[Data for the task]

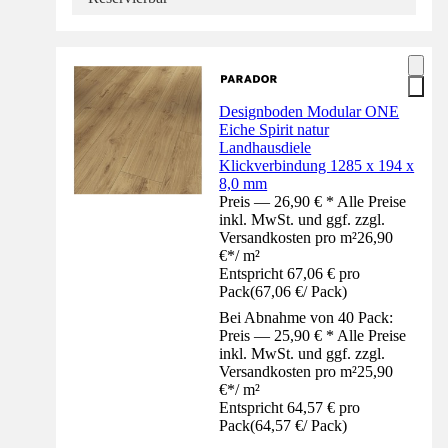
Designboden Modular ONE
Eiche Spirit natur
Landhausdiele
Klickverbindung 1285 x 194 x
8,0 mm
Preis — 26,90 € * Alle Preise
inkl. MwSt. und ggf. zzgl.
Versandkosten pro m²
26,90
€
*
/
m²
Entspricht 67,06 € pro
Pack
(
67,06 €
/
Pack
)
Bei Abnahme von 40 Pack:
Preis — 25,90 € * Alle Preise
inkl. MwSt. und ggf. zzgl.
Versandkosten pro m²
25,90
€
*
/
m²
Entspricht 64,57 € pro
Pack
(
64,57 €
/
Pack
)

[/Data for the task]

** The task **
Write out every line of text from the records above as a numbered list, skipping blank lines and leaving out the pictures.

** Expected output **
1. Designboden Modular ONE
2. Eiche Spirit natur
3. Landhausdiele
4. Klickverbindung 1285 x 194 x
5. 8,0 mm
6. Preis — 26,90 € * Alle Preise
7. inkl. MwSt. und ggf. zzgl.
8. Versandkosten pro m²
9. 26,90
10. €
11. *
12. /
13. m²
14. Entspricht 67,06 € pro
15. Pack
16. (
17. 67,06 €
18. /
19. Pack
20. )
21. Bei Abnahme von 40 Pack:
22. Preis — 25,90 € * Alle Preise
23. inkl. MwSt. und ggf. zzgl.
24. Versandkosten pro m²
25. 25,90
26. €
27. *
28. /
29. m²
30. Entspricht 64,57 € pro
31. Pack
32. (
33. 64,57 €
34. /
35. Pack
36. )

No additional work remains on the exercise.